A faithful copy is required. Print each line of the data exactly and omit the pictures.

******

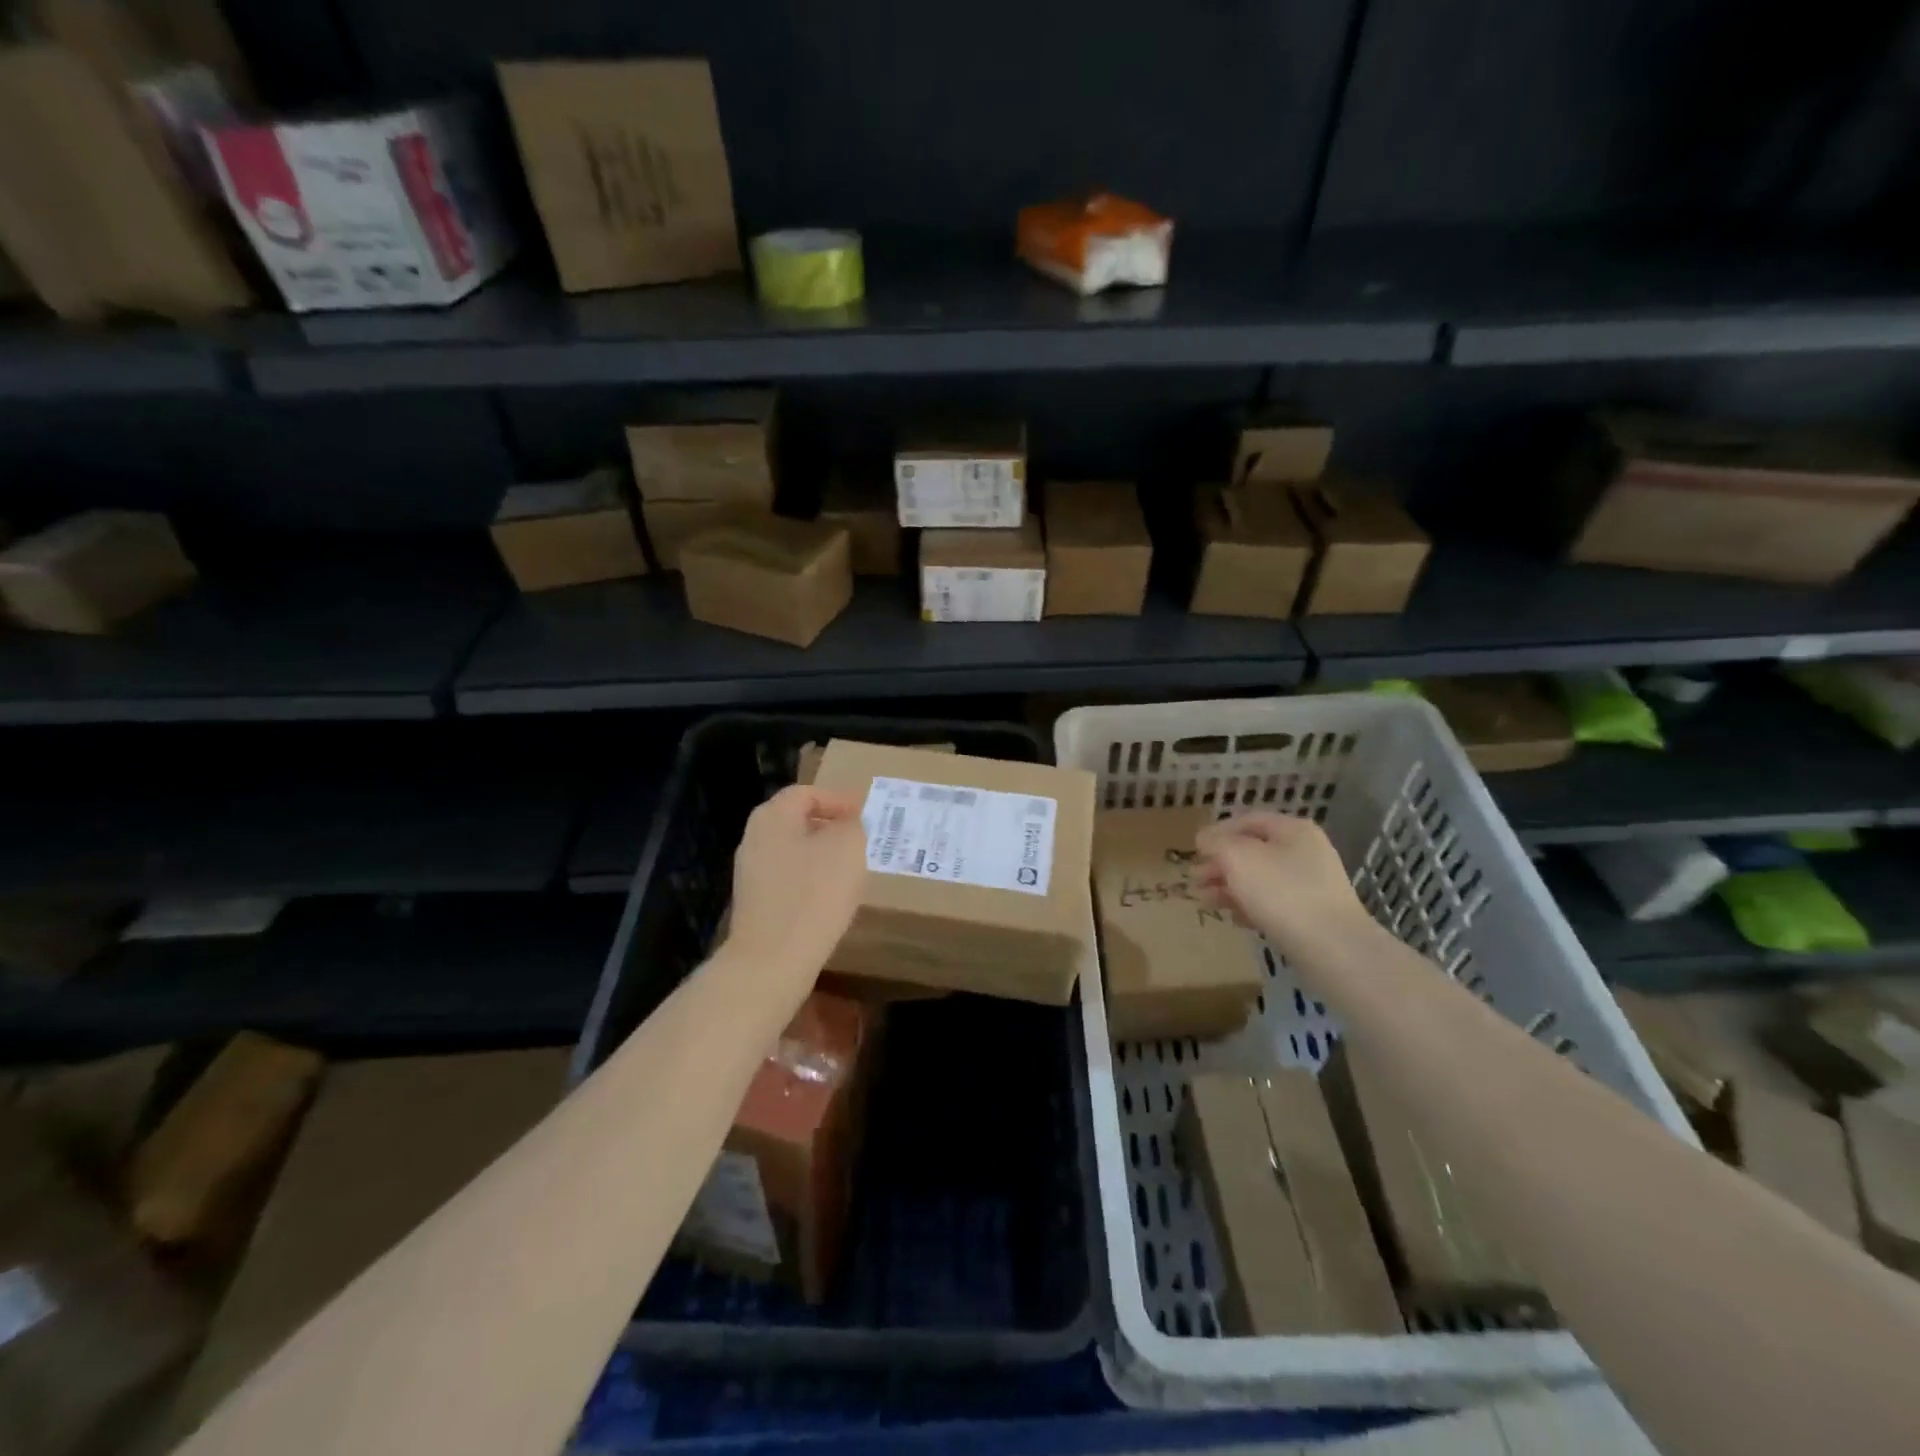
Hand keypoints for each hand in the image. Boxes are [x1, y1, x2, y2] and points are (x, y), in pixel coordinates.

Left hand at [725, 786, 867, 998]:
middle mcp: (754, 838)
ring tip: (849, 868)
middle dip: (829, 827)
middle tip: (860, 838)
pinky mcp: (754, 902)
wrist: (773, 960)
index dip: (838, 800)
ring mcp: (750, 872)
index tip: (864, 815)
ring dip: (820, 855)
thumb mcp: (848, 847)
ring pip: (792, 850)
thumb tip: (847, 823)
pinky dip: (809, 879)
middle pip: (796, 821)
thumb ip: (852, 825)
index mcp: (772, 816)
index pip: (806, 793)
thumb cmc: (814, 893)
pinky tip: (829, 897)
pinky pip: (787, 878)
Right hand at [1194, 811, 1366, 958]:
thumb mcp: (1238, 857)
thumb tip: (1204, 838)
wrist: (1333, 948)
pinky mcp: (1312, 915)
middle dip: (1220, 864)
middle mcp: (1305, 852)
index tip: (1195, 849)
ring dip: (1230, 887)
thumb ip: (1216, 842)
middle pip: (1253, 851)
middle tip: (1194, 879)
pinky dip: (1250, 906)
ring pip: (1261, 879)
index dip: (1218, 831)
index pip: (1248, 820)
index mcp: (1292, 830)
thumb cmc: (1281, 892)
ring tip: (1205, 900)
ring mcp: (1312, 885)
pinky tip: (1234, 918)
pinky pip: (1274, 904)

******

Task result.
Hand keypoints for each hand in the image. Boxes are [x1, y1, x2, y2] and points are (x, y), in pixel coordinates.

Left hand at [725, 786, 867, 998]:
middle mcp: (754, 838)
ring tip: (849, 868)
middle dip: (829, 827)
middle tip: (860, 838)
pinky mcp: (754, 902)
wrist: (773, 960)
index dip: (838, 800)
ring mcp: (750, 872)
index tip: (864, 815)
ring dip: (820, 855)
thumb mcp: (848, 847)
ring pip: (792, 850)
thumb tip: (847, 823)
pinky dip: (809, 879)
middle pip: (796, 821)
thumb ip: (852, 825)
index mcp: (772, 816)
index pip: (806, 793)
thumb cmc: (814, 893)
pinky tip: (829, 897)
pinky pip: (787, 878)
Right hand at [1194, 811, 1366, 958]:
thumb mcp: (1238, 857)
thumb tip: (1204, 838)
wrist: (1333, 948)
pinky mcp: (1312, 915)
middle dip: (1220, 864)
middle mcp: (1305, 852)
index tip: (1195, 849)
ring dip: (1230, 887)
thumb ip: (1216, 842)
middle pip: (1253, 851)
middle tip: (1194, 879)
pinky dip: (1250, 906)
ring pip: (1261, 879)
index dip: (1218, 831)
index pip: (1248, 820)
index mcp: (1292, 830)
thumb cmc: (1281, 892)
ring tip: (1205, 900)
ring mcp: (1312, 885)
pinky tip: (1234, 918)
pinky pip: (1274, 904)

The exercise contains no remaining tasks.